The growth of supply from Russia, the USA, Canada and Brazil is a challenge to OPECs dominance of the market. However, the increasing reliance of OPEC members on high prices, to balance domestic budgets, is also eating away at its ability to compete on price alone.
The one thing the price war has clearly signalled is Russia and Saudi Arabia are no longer willing to subsidise US and Canada supply. We have seen what a free market environment means for the oil sector and prices have collapsed. A survival of the fittest would shut in supply for anywhere with production prices north of $50. However, the challenge for the USA and Canada is their oil sectors are privately owned whereas most other countries are capable of making national decisions about production quotas.
Despite these challenges the oil price rallied to break its sequence of lower rally highs today to confirm a low of at least near-term significance.
Exxon Mobil yielded a high of 11% two weeks ago and that has now contracted to 8.79%. The company has never cut its dividend and has a low debt/equity ratio. While the natural gas price is still very low, the share has already priced in a lot of bad news. A reversionary rally is still underway.

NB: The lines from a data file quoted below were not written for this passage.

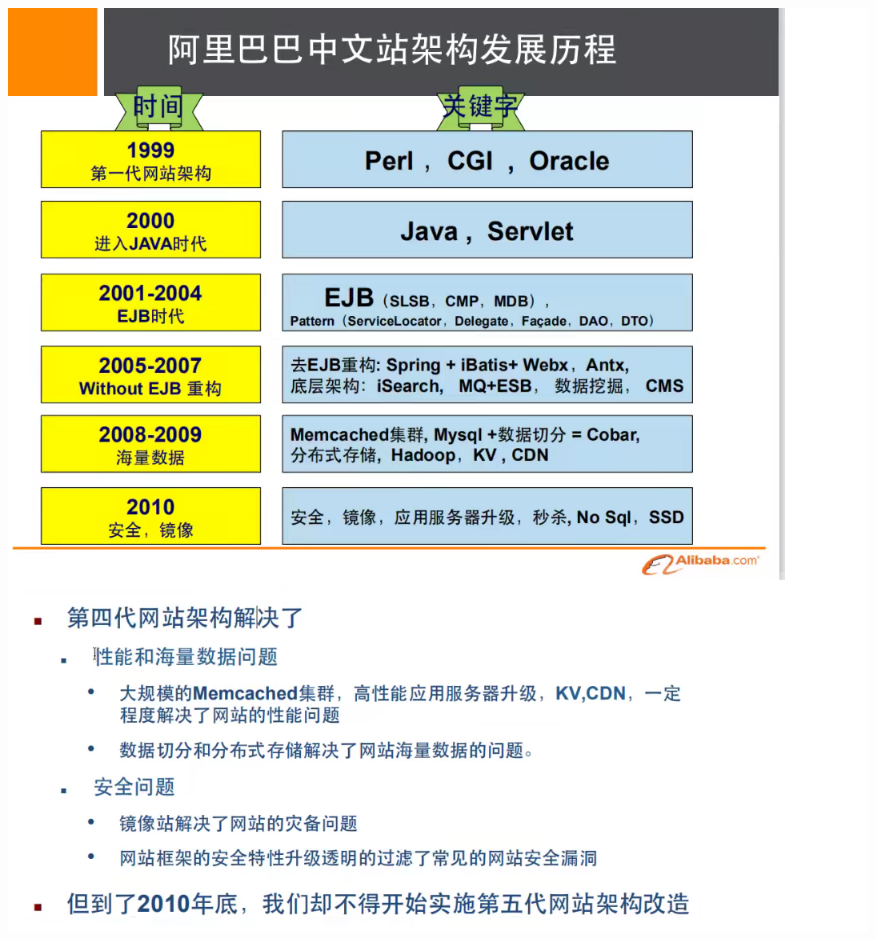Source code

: <img src="/img/image/image-20210713143222982.png" alt="image-20210713143222982" style="zoom:80%;" />

<img src="/img/image/image-20210713143510576.png" alt="image-20210713143510576" style="zoom:80%;" />
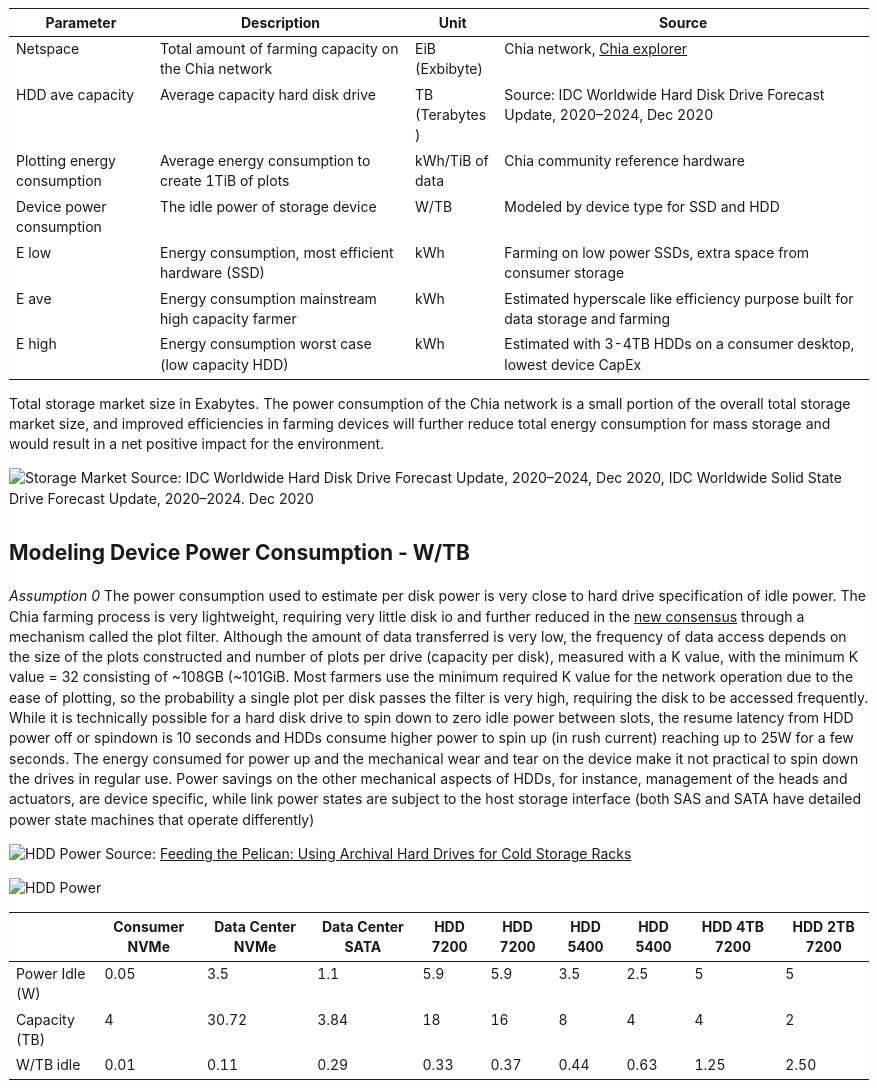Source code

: | Parameter                   | Description                                          | Unit            | Source                                                                          |
|-----------------------------|------------------------------------------------------|-----------------|---------------------------------------------------------------------------------|
| Netspace                    | Total amount of farming capacity on the Chia network | EiB (Exbibyte)  | Chia network, [Chia explorer](https://www.chiaexplorer.com/)                    |
| HDD ave capacity            | Average capacity hard disk drive                     | TB (Terabytes)  | Source: IDC Worldwide Hard Disk Drive Forecast Update, 2020–2024, Dec 2020      |
| Plotting energy consumption | Average energy consumption to create 1TiB of plots   | kWh/TiB of data | Chia community reference hardware                                               |
| Device power consumption    | The idle power of storage device                     | W/TB            | Modeled by device type for SSD and HDD                                          |
| E low                       | Energy consumption, most efficient hardware (SSD)    | kWh             | Farming on low power SSDs, extra space from consumer storage                    |
| E ave                       | Energy consumption mainstream high capacity farmer   | kWh             | Estimated hyperscale like efficiency purpose built for data storage and farming |
| E high                      | Energy consumption worst case (low capacity HDD)     | kWh             | Estimated with 3-4TB HDDs on a consumer desktop, lowest device CapEx            |

Total storage market size in Exabytes. The power consumption of the Chia network is a small portion of the overall total storage market size, and improved efficiencies in farming devices will further reduce  total energy consumption for mass storage and would result in a net positive impact for the environment.

![Storage Market](https://jmhands.github.io/chiapower.github.io/assets/image14.png "Market")
Source: IDC Worldwide Hard Disk Drive Forecast Update, 2020–2024, Dec 2020, IDC Worldwide Solid State Drive Forecast Update, 2020–2024. Dec 2020

## Modeling Device Power Consumption - W/TB
*Assumption 0* The power consumption used to estimate per disk power is very close to hard drive specification of idle power. The Chia farming process is very lightweight, requiring very little disk io and further reduced in the [new consensus](https://docs.google.com/document/d/1tmRIb7lgi4QfKkNaxuKOBHRmwbVlGL4f7EsBDr_5xZE/) through a mechanism called the plot filter. Although the amount of data transferred is very low, the frequency of data access depends on the size of the plots constructed and number of plots per drive (capacity per disk), measured with a K value, with the minimum K value = 32 consisting of ~108GB (~101GiB. Most farmers use  the minimum required K value for the network operation due to the ease of plotting, so the probability a single plot per disk passes the filter is very high, requiring the disk to be accessed frequently. While it is technically possible for a hard disk drive to spin down to zero idle power between slots, the resume latency from HDD power off or spindown is 10 seconds and HDDs consume higher power to spin up (in rush current) reaching up to 25W for a few seconds. The energy consumed for power up and the mechanical wear and tear on the device make it not practical to spin down the drives in regular use. Power savings on the other mechanical aspects of HDDs, for instance, management of the heads and actuators, are device specific, while link power states are subject to the host storage interface (both SAS and SATA have detailed power state machines that operate differently)

![HDD Power](https://jmhands.github.io/chiapower.github.io/assets/image13.png "Power")
Source: [Feeding the Pelican: Using Archival Hard Drives for Cold Storage Racks](https://www.microsoft.com/en-us/research/publication/feeding-pelican-using-archival-hard-drives-cold-storage-racks/)

![HDD Power](https://jmhands.github.io/chiapower.github.io/assets/powerw_tb.svg "Power W/TB")

|                 | Consumer NVMe | Data Center NVMe | Data Center SATA | HDD 7200 | HDD 7200 | HDD 5400 | HDD 5400 | HDD 4TB 7200 | HDD 2TB 7200 |
|-----------------|---------------|------------------|------------------|----------|----------|----------|----------|--------------|--------------|
| Power Idle (W)  | 0.05          | 3.5              | 1.1              | 5.9      | 5.9      | 3.5      | 2.5      | 5            | 5            |
| Capacity (TB)   | 4             | 30.72            | 3.84             | 18       | 16       | 8        | 4        | 4            | 2            |
| W/TB idle       | 0.01          | 0.11             | 0.29             | 0.33     | 0.37     | 0.44     | 0.63     | 1.25         | 2.50         |
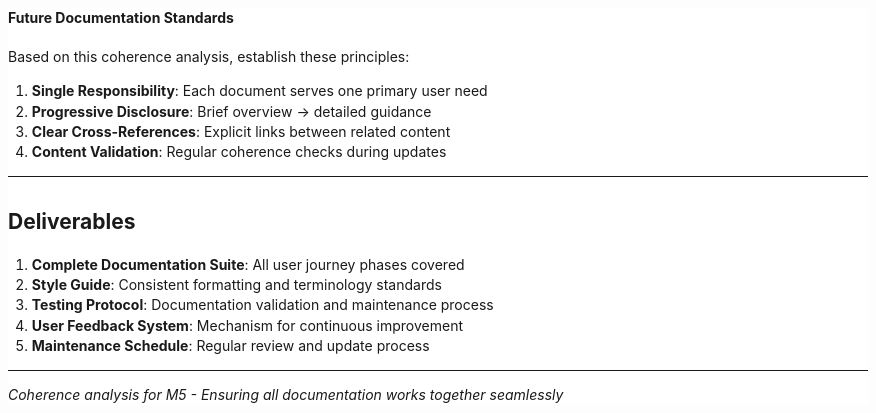#### **Future Documentation Standards**

Based on this coherence analysis, establish these principles:

1. **Single Responsibility**: Each document serves one primary user need
2. **Progressive Disclosure**: Brief overview → detailed guidance
3. **Clear Cross-References**: Explicit links between related content
4. **Content Validation**: Regular coherence checks during updates

---

## **Deliverables**

1. **Complete Documentation Suite**: All user journey phases covered
2. **Style Guide**: Consistent formatting and terminology standards
3. **Testing Protocol**: Documentation validation and maintenance process
4. **User Feedback System**: Mechanism for continuous improvement
5. **Maintenance Schedule**: Regular review and update process

---

_Coherence analysis for M5 - Ensuring all documentation works together seamlessly_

Chevron’s yield got to 9% and is currently 6.56%. It also has a lot debt load and is currently unwinding an oversold condition.
Royal Dutch Shell has a spottier history of dividend growth but the yield hit over 14% two weeks ago and is now 9.94%. The rebound has confirmed at least near-term support.
It remains the base case that oil prices are unlikely recover more meaningfully until some supply is withdrawn from the market and the high yield portion of the domestic onshore US and Canadian market remain the highest probability default candidates.